Uno dei maggiori successi di Haftar, comunque, è stato di avere diviso il fronte internazionale che appoggiava Serraj, ottenendo l’appoggio dell’Egitto, degli Emirati Arabi Uniti, della Russia e soprattutto della Francia, interessata a evitare la diffusione del jihadismo in Tunisia e Algeria e a mantenere la stabilità di due suoi partner strategici che confinano con la Libia, il Niger e il Ciad.
La mancanza di un fronte comune europeo sulla Libia è stata una delle ragioni che ha inasprito lo scontro tra Serraj e Haftar, anche se non l’unica e nemmeno la più importante. In particolare Italia e Francia hanno avviato da tempo una specie di competizione sulla Libia, che ha creato non pochi problemi e tensioni: non solo i due governi hanno deciso di appoggiare schieramenti tra loro rivali, ma si sono anche scontrati sui possibili piani da adottare per il futuro del paese, con i francesi favorevoli a tenere subito nuove elezioni e gli italiani contrari.
L’offensiva degli ultimi giorni contro Tripoli ha fatto quindi precipitare una situazione che era già di per sé molto intricata.
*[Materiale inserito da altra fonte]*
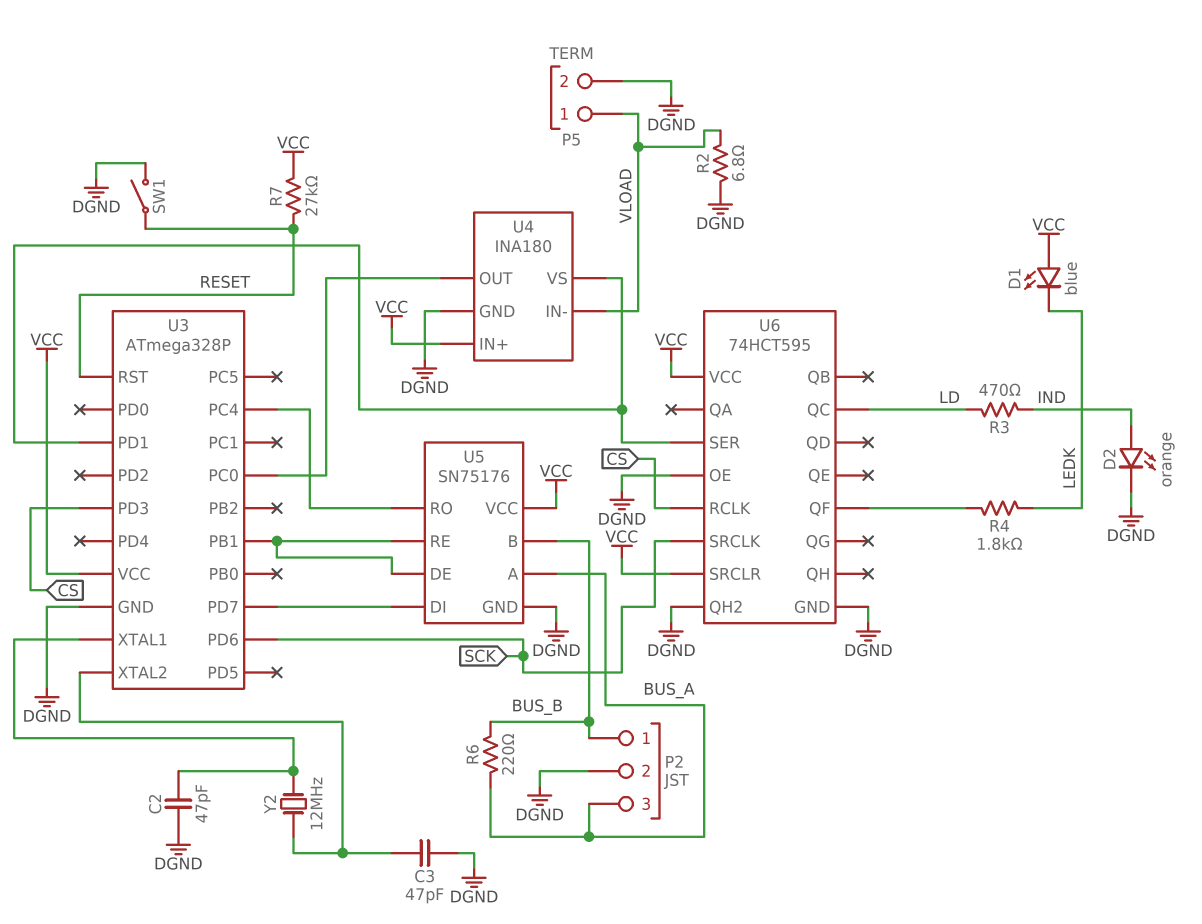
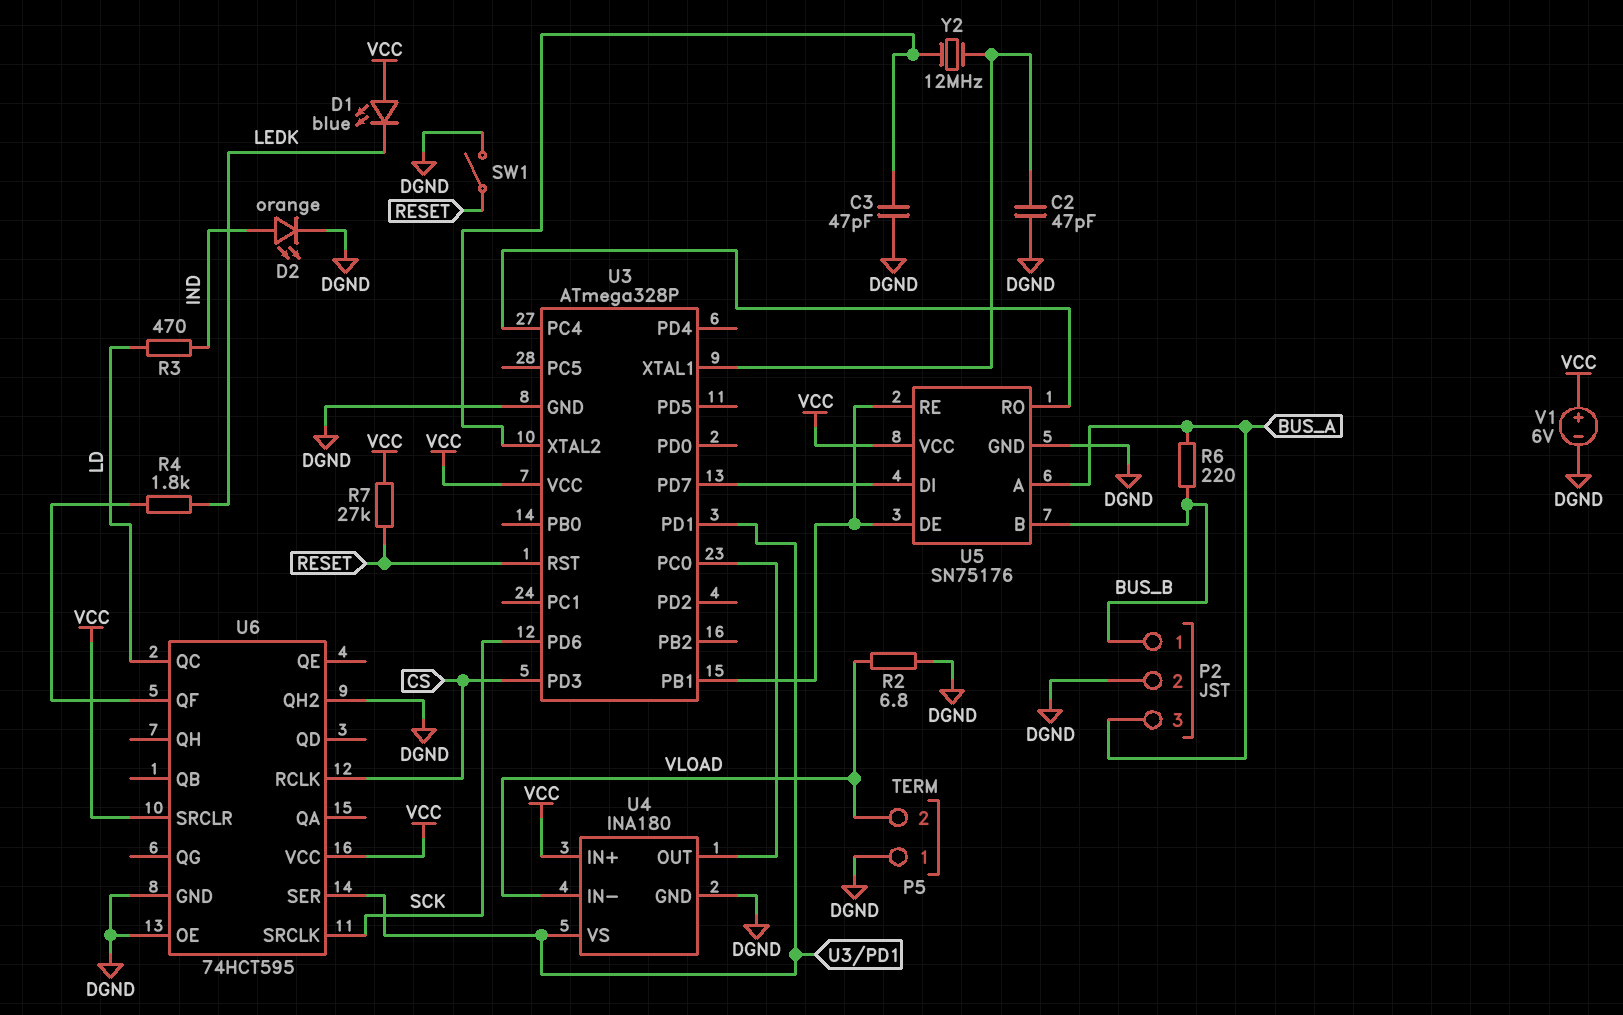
P5 pin 1: VLOAD -> DGND
P5 pin 2: DGND -> VLOAD
V1: none -> 6V (plus VCC, minus DGND)

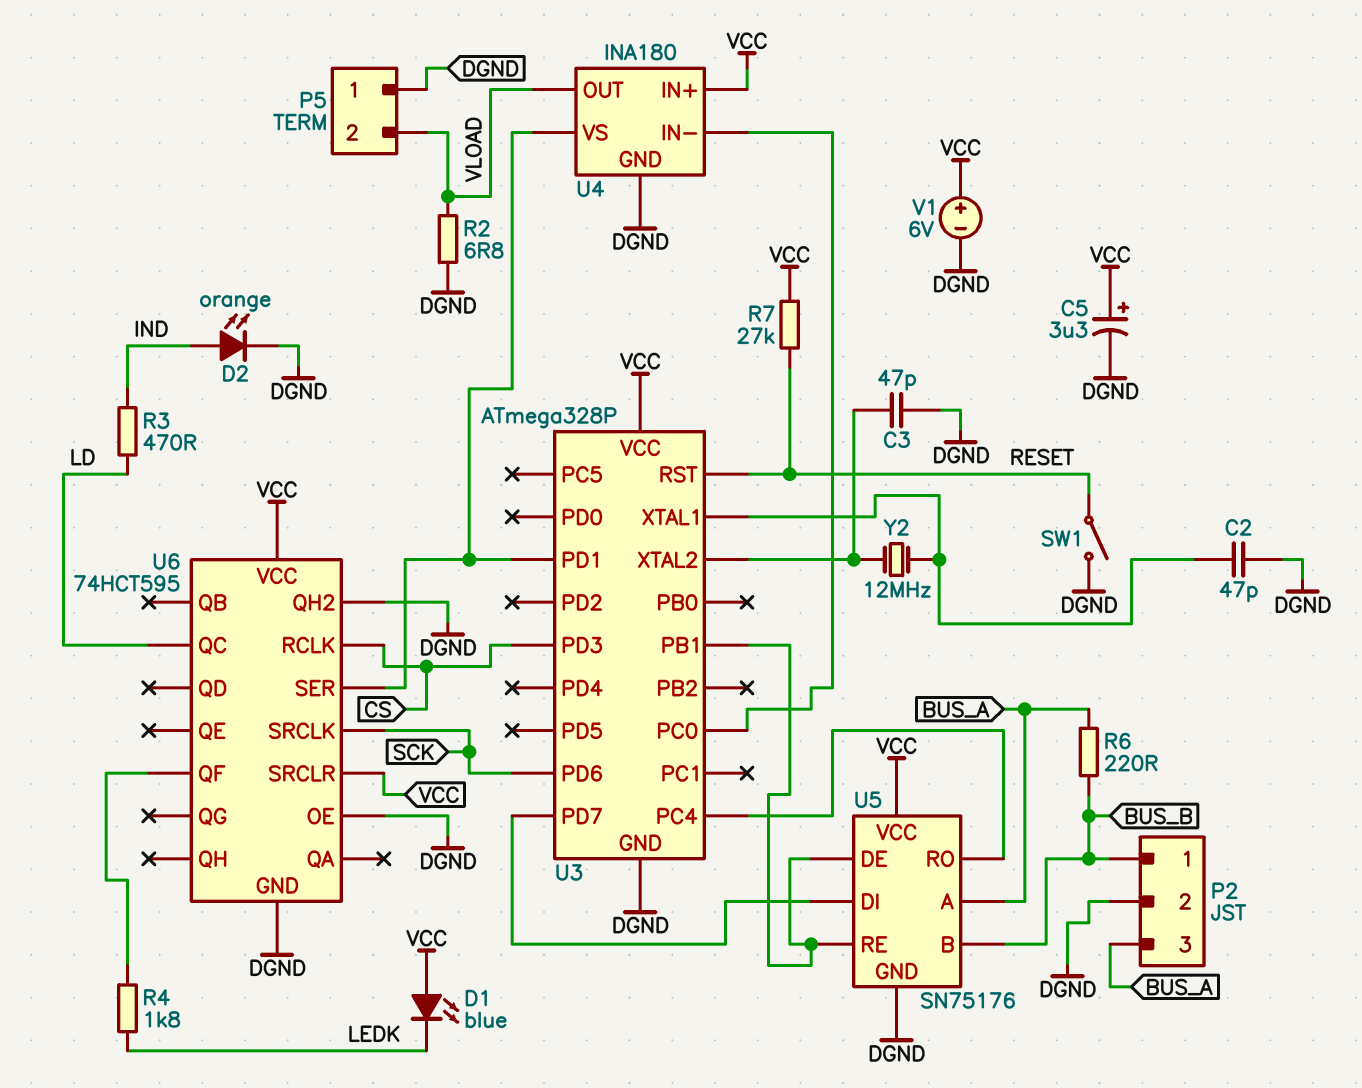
C5: none -> 3.3uF (plus VCC, minus DGND)
U4 pin IN-: VLOAD -> U3/PC0
U4 pin OUT: U3/PC0 -> VLOAD

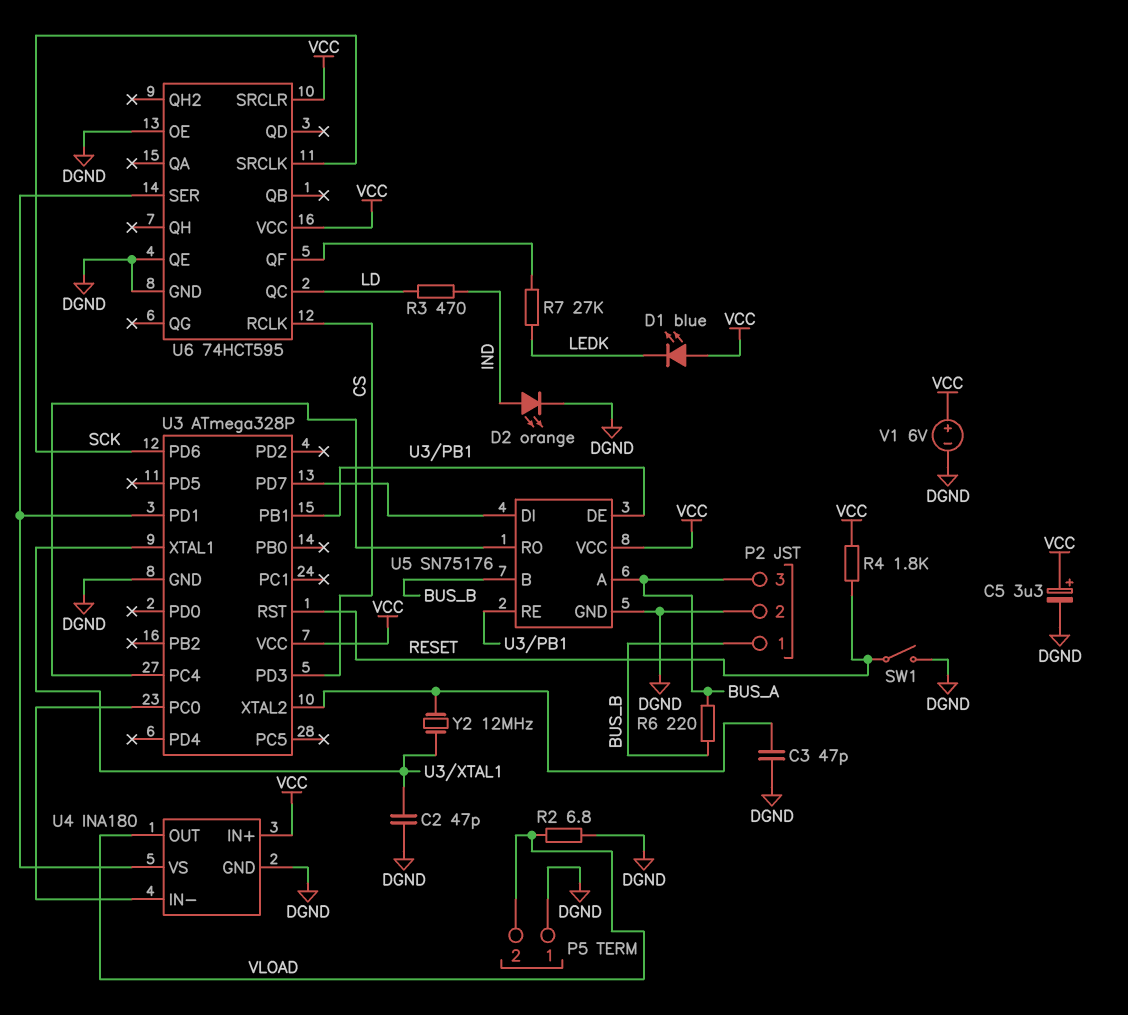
R4: 1.8k (LEDK, U6/QF) -> 1.8k (RESET, VCC)
R7: 27k (RESET, VCC) -> 27k (LEDK, U6/QF)
U6 pin QE: none -> DGND
U6 pin QH2: DGND -> none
L’impressione è che Haftar abbia lanciato l’offensiva per conquistare la capitale con l’obiettivo di arrivare in una posizione di forza alla Conferenza nazionale promossa dall’ONU e prevista dal 14 al 16 aprile a Ghadames, nel sudovest della Libia, per discutere di possibili nuove elezioni e in generale per provare a trovare un accordo che metta fine alla guerra civile. La sua mossa, molto criticata e da cui anche i francesi sembrano avere preso le distanze, potrebbe portare però a un nuovo grave conflitto, anch’esso come i precedenti da imputare a moltissime cose, tra cui le innumerevoli divisioni libiche e l’inadeguatezza delle risposte fornite dalla comunità internazionale.